* begin Excerpt *
Developing an import strategy

Handled well, importing can make a significant contribution to success in business. For some, using overseas suppliers is a key part of controlling costs. Others have built their whole business on the unique products importing allows them to provide.

An effective import strategy must take into account all the factors you would consider in any form of purchasing. At the same time, you need to plan how you will deal with extra challenges, such as dealing with long delivery times and the financing burden this can impose.

1. Your import objectives

Be clear about why you want to import

  • You might want to source goods that are not available from any suppliers in the UK.
  • Overseas suppliers may offer cheaper goods than their UK competitors.
  • You might want to import components to use in your production process, or complete products to resell.

Think about the kind of relationship you want with your suppliers

  • Building a relationship with an overseas supplier requires an investment of significant time and money. It may not be worth using a new supplier for a relatively small, one-off purchase.

Take into account possible risks and disadvantages

  • Finding suppliers, and setting up and managing the import process, will add to your costs.
  • Any products that you are looking to import must meet UK safety requirements. Local standards in suppliers’ countries may differ.
  • Any problems tend to be more difficult to resolve when dealing with overseas suppliers. For example, if a delivery is incomplete or faulty, it may take a long time to deliver a replacement.
* end Excerpt *
* begin Raw data *
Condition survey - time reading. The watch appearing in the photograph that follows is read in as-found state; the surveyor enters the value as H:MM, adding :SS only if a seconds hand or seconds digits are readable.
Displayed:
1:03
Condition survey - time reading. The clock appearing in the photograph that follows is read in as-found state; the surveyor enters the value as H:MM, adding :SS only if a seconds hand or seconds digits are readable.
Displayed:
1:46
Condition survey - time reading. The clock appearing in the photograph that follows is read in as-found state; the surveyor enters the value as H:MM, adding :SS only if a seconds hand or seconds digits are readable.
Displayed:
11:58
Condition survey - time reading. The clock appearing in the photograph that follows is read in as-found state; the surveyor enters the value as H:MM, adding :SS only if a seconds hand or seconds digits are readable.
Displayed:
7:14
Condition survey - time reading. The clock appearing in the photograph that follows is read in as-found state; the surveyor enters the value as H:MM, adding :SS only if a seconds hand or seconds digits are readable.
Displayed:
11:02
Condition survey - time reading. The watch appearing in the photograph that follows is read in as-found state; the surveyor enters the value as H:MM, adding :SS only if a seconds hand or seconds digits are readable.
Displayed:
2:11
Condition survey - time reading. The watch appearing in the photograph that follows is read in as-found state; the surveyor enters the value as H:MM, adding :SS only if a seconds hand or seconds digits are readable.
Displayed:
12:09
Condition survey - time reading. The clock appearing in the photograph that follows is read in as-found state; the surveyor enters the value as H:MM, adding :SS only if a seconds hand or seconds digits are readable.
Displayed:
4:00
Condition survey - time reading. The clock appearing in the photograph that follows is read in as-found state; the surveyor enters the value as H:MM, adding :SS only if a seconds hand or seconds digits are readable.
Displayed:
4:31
* end Raw data *
◆ **Your tasks**:
(1) Quote everything in the text on import strategy from "Handled well, importing" down to "this can impose.".
(2) Using the text on import strategy, answer these:
(a) Besides long delivery times, what extra challenge does it name?
(b) What requirements must any imported products meet?
(c) For what kind of purchase may a new supplier not be worth using?
Answer from the text on import strategy alone, not from the material.

◆ **Task solutions**:
(1)
Handled well, importing can make a significant contribution to success in business. For some, using overseas suppliers is a key part of controlling costs. Others have built their whole business on the unique products importing allows them to provide.

An effective import strategy must take into account all the factors you would consider in any form of purchasing. At the same time, you need to plan how you will deal with extra challenges, such as dealing with long delivery times and the financing burden this can impose.

(2)
(a) The financing burden that long delivery times can impose.
(b) UK safety requirements.
(c) A relatively small, one-off purchase.